Played around with black and white along with some other tricks...Whats your thoughts




Oto by VIPGraphX, on Flickr


----------



## Derrel

Is that what 90 years in the Arizona sun does to a man's skin?


----------



## vipgraphx

hahahahaa yeah pretty close. All though I did do some tonemapping as part of a series I am working on called Grungie People Portraits.


----------



## o hey tyler

I don't think 'grungy' really works for the geriatric crowd. It accentuates their skin in all the wrong ways. Personally, I prefer the "grungy" look for people that actual fit the character that the processing portrays. 

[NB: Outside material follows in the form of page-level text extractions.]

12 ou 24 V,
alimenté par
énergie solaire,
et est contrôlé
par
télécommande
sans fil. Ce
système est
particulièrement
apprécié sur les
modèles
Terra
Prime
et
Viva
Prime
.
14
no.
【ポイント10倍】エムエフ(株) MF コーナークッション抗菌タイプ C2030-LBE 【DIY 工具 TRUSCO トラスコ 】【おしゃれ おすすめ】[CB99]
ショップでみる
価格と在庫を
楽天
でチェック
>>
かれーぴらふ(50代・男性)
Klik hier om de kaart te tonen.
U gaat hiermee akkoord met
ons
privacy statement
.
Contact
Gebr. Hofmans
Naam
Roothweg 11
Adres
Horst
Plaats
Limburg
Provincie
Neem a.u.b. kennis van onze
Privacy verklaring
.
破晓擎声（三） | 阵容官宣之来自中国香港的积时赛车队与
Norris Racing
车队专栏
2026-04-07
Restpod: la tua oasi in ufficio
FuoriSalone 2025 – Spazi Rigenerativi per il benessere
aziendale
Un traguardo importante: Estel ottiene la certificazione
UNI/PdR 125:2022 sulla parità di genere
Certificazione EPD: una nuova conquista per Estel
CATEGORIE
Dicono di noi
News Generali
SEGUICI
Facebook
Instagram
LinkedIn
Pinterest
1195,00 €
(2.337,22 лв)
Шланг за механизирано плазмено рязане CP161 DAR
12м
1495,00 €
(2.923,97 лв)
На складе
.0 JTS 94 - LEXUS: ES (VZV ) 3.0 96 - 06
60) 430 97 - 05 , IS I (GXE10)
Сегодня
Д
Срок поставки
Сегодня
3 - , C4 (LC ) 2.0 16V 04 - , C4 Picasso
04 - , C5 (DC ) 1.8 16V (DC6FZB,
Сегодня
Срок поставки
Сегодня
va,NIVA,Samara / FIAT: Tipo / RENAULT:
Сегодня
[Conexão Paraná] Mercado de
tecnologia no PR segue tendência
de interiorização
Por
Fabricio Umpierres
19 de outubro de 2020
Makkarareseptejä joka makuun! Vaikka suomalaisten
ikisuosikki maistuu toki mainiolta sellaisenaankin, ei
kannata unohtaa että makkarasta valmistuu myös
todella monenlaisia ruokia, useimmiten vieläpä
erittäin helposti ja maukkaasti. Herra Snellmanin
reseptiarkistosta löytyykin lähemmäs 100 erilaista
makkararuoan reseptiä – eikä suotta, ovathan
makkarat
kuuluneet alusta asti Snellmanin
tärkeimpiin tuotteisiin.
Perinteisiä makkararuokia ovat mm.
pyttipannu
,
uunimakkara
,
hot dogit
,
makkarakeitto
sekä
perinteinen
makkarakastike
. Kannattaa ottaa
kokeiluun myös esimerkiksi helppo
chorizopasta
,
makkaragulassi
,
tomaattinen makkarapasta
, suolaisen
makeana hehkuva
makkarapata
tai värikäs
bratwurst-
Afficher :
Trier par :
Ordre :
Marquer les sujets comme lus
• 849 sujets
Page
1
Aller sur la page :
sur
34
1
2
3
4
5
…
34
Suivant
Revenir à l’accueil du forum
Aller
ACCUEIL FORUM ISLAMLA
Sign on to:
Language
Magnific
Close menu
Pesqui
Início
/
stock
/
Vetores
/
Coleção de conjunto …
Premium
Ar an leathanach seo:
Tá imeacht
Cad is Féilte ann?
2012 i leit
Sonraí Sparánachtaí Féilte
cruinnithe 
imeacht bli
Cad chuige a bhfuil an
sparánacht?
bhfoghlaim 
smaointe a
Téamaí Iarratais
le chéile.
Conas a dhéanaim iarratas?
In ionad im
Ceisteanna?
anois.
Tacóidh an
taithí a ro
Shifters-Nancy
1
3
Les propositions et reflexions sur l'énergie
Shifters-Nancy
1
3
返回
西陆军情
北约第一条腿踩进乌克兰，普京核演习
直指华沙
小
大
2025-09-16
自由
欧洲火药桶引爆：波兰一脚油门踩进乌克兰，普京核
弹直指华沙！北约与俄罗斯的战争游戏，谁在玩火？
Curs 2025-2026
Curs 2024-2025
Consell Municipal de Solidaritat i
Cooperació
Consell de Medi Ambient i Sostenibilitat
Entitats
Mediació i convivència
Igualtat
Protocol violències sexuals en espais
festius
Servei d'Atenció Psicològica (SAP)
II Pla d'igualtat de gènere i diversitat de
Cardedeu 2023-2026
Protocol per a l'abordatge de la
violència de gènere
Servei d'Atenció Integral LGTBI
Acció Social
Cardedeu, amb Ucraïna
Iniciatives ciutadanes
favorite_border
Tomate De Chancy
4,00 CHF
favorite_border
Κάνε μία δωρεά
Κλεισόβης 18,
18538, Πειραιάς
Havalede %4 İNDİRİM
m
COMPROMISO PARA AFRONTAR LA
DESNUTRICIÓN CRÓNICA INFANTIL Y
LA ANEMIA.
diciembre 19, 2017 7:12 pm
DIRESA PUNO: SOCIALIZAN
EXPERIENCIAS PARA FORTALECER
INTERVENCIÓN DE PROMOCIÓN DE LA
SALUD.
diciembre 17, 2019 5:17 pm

This just makes the guy look way older than he is... and is somewhat disturbing. I'd like to see the original in B&W if you have it.


----------



## vipgraphx

o hey tyler said:


> I prefer the "grungy" look for people that actual fit the character that the processing portrays.
> 
> .



Yeah I see your point like all those bum photos. They are grungy people ..I really like those photos to me they are just so cool!


----------



## Trever1t

I like it but I feel the shadows are too dark, look more like canyons rather than character lines. Along those same lines the light fade is a bit too much, bringing up the shadows will give more dimension to the image which I really like.


----------



## vipgraphx

Here is the color version.. Personally I like this one better. You can see more detail and its a little less contrasty.





oto color by VIPGraphX, on Flickr


----------



## Skaperen

Here is my attempt to convert to B&W from the color that was posted.  I think maybe I over did it.  I still haven't figured out how to get TPF to make the link in the resize bar work.


----------



## Jaemie

I like the color version best, though I think I'd like it more with even less detail, if that would make it appear more naturalistic. All that facial detail can detract from the subject, the mood, etc.; it's a common distraction in geriatric images, I think. There's a lot of feeling in that man's smile. I like this photo.


----------



## Jaemie

Here's my take. Noise reduction and darker background to draw more attention to that wonderful smile.


----------